The Parks Department chose the contractor, Pile Foundation Construction Company, in 2004 because it was the lowest bidder. According to an internal memo at the time, a database check uncovered some issues that came up during previous jobs that contractor conducted for the city, but nothing that disqualified the Long Island firm.

Benepe said the Parks Department considered defaulting the contractor, but decided against it because doing so would probably result in litigation, and more delays as the job was bid out again and a new company hired.

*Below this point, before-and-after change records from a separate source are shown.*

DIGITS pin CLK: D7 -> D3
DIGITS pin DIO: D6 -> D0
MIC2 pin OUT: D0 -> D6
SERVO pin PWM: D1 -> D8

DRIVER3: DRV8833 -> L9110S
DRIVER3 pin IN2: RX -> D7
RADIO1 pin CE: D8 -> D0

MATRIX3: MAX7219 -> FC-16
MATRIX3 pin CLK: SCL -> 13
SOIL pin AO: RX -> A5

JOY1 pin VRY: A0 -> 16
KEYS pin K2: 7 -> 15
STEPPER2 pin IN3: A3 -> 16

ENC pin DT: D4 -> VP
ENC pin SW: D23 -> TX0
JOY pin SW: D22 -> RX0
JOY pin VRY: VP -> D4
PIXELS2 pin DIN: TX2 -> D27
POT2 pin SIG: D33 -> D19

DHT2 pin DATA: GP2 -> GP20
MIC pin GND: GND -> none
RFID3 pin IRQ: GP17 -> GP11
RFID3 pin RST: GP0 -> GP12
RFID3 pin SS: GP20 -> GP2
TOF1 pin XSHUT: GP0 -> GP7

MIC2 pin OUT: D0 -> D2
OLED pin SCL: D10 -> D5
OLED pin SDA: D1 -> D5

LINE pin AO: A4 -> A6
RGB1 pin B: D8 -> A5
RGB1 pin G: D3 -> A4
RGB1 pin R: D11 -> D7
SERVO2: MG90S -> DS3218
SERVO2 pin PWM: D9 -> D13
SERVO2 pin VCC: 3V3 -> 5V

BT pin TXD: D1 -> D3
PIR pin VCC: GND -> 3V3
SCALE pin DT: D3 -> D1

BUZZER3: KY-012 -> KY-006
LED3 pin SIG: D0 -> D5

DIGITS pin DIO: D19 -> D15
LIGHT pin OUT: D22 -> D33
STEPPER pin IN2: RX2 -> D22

During the five years since construction began, Pile Foundation several times ran afoul of state laws intended to clean up New York’s waterways, according to the State Department of Environmental Conservation. Inspectors have cited the contractor for dumping dirt from the construction project into the East River, or failing to take steps to prevent such erosion from happening.

The DEC provided WNYC with a video that inspectors took that shows a dilapidated barge floating in the East River, with a large piece of Styrofoam about to fall off. Another video shows a back hoe dumping potentially contaminated debris into the East River.


“This is an unusual situation,” a DEC official, Regina Seetahal, said in an e-mail. “The number of violations, their duration, and the level of gross negligence and misconduct encountered during this construction project are rather unusual and not comparable to most other projects.”

Anthony Rivara, the company’s president, wouldn’t return phone calls. In 2007 and again in 2009, he waived his right to dispute DEC’s allegations and agreed to pay a total of $350,000 in fines.

The DEC has also cited Rivara for sinking barges that he had been using at other construction sites in New York waterways -- though none of those events took place before the bids for East River Park were opened.

Neither the violations, nor the park’s delays, have gotten much attention. Perhaps that’s because the East River Park is easily confused with a much flashier new park planned for the riverfront immediately to the south: the East River Esplanade.

Emir Lewis, a filmmaker who grew up on the Lower East Side, had another theory. He moved back to the neighborhood several years ago and goes running in the park frequently.

“I don’t think people ever expected it to get done in a prompt fashion,” he told WNYC. “I don’t think there’s a lot of anger. If this was happening on the Upper East Side, there would be people burning draft cards in the street.”

Benepe said the park’s reconstruction should be completed by next July.